**Check your understanding**
1. In the passage on whether LLMs are intelligent, which term is described as something "we don't really know how to define"?
2. Write the next part of the passage on whether LLMs are intelligent, picking up after its final sentence.

**Provided passage**
5) They lack long-term planning capacity. Again, reliant on memory, but also executive planning.
There's a whole bunch more. Yes, LLMs are absolutely amazing achievements. They are useful, they imply a lot of interesting things about the nature of language, but they aren't intelligent. And without modifying them to the extent that they aren't recognizably what we currently call LLMs, there won't be intelligence. Sure, we can have the ship of Theseus debate, but for practical purposes, nope, LLMs aren't intelligent.
4) 'Embodiment' is another term we don't really know how to define. At what point does an entity have a 'body' of the sort that supports 'intelligence'? If you want to stick with vague definitions, 'awareness' seems sufficient. Otherwise you will end up arguing about paralyzed people, Helen Keller, that rock opera by the Who about the pinball player, and so on.
5) OK, so the technology that dragged Lee Sedol up and down the goban lacks long-term planning capacity. Got it.
None of these criteria are up to the task of supporting or refuting something as vague as 'intelligence.' I almost think there has to be an element of competition involved. If you said that the development of true intelligence requires a self-directed purpose aimed at outcompeting other entities for resources, that would probably be harder to dismiss. Could also argue that an element of cooperation is needed, again serving the ultimate purpose of improving competitive fitness.

**Records supplied**
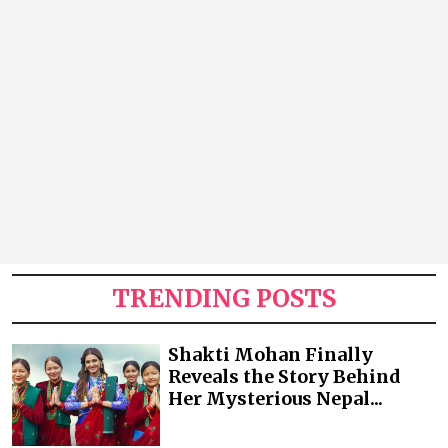
TRENDING POSTS
Shakti Mohan Finally
Reveals the Story Behind
Her Mysterious Nepal...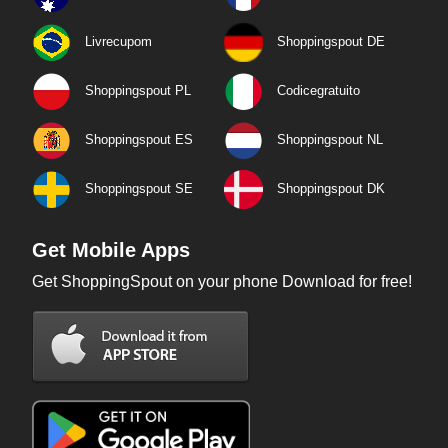
Livrecupom
Shoppingspout DE
Shoppingspout PL
Codicegratuito
Shoppingspout ES
Shoppingspout NL
Shoppingspout SE
Shoppingspout DK
Get Mobile Apps
Get ShoppingSpout on your phone Download for free!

**Written answers**
1. 'Embodiment'

2.
LLMs are not a tool to model intelligence. It's not a function of the dataset, they are, as is, not sufficient. One of the largest shortcomings being the lack of continuous learning, memory, and (likely) forgetting
Those who develop AI that know anything don't actually describe current technology as human like intelligence rather it is capable of many tasks which previously required human intelligence.
Here's a thought experiment: if I gave you 5 boxes and told you "how many balls are there in all of this boxes?" and you answered "I don't know because they are inside boxes", that's a fail. A truly intelligent individual would open them and look inside.
A truly intelligent model would (say) retokenize the word into its individual letters (which I'm optimistic they can) and then would count those. The fact that models cannot do this is proof that they lack some basic building blocks for intelligence. Model designers don't get to argue "we are human-like except in the tasks where we are not".